Extract to read START
Triangular relations involving China
and the U.S.
5.27
As noted in chapter 2, countries in the East Asian
region are endeavouring to maximise the benefits deriving from their
relationship with China, but are at the same time taking measures to guard
against a potentially more assertive or demanding China. One of their major
apprehensions is that relations between China
and the United States
may sour.
5.28
They are keen to see China
and the United States
enjoy positive relations: they do not want to be placed in a position where
they may have to take sides. As Singapore's Minister for Foreign Affairs, Mr
George Yeo, noted: 'the greater the number of major powers in our house, the
more comfortable our lives would be, the greater will be the opportunities
available to each and every one of us'.[275]
5.29
Noting the predicament of being caught in the middle of
a possible superpower rivalry, Dr Van
Ness submitted that:
The vast majority of countries in the region find themselves in
a similar situation: they have good relations with both, and don't want to have
to choose either the US
or China.[276]
5.30
Dr Richard
Ellings, President of the National Bureau of
Asian Research, told a U.S. House of Representatives' Committee
on International Relations that China's
rise is 'exerting a gravitational pull felt throughout Asia'.
Extract to read END
Input data START
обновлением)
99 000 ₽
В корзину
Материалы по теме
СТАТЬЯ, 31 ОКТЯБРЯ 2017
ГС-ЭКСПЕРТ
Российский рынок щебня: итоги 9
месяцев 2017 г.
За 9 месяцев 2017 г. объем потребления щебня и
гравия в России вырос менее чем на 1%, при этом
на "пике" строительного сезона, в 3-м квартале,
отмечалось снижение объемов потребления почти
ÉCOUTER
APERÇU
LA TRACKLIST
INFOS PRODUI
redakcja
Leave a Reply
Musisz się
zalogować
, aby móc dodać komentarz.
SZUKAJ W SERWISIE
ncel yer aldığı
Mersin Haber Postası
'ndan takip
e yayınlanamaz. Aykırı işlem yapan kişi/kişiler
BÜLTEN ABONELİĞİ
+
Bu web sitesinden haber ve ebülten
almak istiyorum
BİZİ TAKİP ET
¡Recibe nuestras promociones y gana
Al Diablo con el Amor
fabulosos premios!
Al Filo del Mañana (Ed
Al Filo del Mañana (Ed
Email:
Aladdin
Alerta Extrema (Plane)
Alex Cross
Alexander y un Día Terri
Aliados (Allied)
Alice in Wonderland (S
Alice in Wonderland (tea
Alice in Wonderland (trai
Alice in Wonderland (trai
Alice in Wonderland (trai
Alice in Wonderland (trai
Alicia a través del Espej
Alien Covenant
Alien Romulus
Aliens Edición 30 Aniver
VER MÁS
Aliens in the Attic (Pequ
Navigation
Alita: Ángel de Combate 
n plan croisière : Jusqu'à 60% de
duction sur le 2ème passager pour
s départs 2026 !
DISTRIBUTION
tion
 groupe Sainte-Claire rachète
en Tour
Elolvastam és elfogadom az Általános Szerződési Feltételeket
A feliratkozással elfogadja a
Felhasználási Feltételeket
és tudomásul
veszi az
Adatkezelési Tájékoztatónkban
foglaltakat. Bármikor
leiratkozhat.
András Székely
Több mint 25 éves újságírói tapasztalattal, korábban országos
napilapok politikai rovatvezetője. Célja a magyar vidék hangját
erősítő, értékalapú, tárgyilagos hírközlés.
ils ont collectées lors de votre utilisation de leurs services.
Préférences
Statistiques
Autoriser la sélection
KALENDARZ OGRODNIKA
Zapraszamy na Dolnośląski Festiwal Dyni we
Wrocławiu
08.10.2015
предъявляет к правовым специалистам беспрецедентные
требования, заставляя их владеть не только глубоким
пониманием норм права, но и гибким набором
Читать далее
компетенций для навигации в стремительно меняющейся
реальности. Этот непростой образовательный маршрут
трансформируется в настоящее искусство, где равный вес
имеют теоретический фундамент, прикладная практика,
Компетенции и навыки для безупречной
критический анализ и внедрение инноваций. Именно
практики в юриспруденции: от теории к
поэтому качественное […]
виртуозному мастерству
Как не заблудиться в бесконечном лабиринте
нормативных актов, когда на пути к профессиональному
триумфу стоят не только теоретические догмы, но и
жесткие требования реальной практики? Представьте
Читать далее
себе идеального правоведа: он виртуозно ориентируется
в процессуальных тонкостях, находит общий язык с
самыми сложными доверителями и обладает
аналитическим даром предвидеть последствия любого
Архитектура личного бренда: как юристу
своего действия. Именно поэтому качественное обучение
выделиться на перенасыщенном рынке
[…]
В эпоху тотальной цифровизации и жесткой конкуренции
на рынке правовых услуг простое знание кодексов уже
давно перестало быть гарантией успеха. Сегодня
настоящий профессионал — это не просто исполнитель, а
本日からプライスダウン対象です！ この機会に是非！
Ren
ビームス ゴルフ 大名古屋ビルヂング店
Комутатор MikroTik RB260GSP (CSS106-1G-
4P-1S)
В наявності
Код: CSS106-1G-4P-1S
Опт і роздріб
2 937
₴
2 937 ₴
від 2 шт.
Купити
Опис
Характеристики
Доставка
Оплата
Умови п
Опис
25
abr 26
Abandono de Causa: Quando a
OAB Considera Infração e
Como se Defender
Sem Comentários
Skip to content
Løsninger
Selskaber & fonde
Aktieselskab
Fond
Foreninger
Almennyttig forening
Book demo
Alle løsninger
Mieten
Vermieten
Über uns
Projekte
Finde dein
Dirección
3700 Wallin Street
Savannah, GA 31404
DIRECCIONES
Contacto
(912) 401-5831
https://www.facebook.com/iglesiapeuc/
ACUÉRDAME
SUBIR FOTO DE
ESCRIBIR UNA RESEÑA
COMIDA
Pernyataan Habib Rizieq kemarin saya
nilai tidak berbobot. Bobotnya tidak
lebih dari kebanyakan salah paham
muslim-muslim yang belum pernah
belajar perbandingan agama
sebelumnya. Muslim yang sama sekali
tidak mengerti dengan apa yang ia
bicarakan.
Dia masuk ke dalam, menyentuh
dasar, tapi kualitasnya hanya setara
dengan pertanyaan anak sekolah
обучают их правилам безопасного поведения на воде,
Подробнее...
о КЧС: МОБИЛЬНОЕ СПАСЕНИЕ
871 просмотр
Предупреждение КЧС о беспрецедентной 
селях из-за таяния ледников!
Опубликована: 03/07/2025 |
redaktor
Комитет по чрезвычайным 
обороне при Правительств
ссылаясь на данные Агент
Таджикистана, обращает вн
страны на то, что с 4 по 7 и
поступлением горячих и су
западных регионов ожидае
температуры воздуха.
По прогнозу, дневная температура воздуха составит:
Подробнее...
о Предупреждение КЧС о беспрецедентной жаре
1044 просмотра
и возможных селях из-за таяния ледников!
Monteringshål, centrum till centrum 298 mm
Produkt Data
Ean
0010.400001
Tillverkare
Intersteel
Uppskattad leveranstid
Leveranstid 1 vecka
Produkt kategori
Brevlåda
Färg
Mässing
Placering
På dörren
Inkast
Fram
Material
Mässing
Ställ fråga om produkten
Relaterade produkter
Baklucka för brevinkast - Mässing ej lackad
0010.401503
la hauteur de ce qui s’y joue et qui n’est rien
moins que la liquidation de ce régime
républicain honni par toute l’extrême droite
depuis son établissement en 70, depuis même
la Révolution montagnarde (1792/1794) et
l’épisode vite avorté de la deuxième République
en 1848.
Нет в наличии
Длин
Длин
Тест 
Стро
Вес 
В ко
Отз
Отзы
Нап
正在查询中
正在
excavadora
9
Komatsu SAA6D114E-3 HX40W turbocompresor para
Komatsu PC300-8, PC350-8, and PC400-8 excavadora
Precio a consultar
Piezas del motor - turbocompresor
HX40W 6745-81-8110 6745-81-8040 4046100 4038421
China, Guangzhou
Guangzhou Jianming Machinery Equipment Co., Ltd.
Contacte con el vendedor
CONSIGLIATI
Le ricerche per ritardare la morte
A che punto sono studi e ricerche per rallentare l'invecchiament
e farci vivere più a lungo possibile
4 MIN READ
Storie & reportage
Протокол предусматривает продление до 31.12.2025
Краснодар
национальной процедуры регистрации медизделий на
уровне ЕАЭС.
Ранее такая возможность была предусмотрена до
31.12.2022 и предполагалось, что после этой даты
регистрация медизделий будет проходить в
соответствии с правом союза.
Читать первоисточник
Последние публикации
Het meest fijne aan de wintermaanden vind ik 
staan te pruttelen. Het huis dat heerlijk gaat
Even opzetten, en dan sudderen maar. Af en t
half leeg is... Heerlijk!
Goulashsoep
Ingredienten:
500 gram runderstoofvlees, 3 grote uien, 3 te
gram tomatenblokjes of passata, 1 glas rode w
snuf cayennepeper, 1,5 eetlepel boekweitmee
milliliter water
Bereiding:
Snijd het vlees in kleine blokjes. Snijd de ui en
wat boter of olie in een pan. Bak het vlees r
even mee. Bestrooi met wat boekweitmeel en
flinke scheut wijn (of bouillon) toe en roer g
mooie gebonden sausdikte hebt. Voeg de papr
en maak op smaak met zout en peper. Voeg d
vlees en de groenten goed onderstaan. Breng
Input data END
- _Instructions for the task_
In the text on triangular relations involving China and the U.S., what position does Dr Richard Ellings hold?

- _Written answer_
He is President of the National Bureau of Asian Research.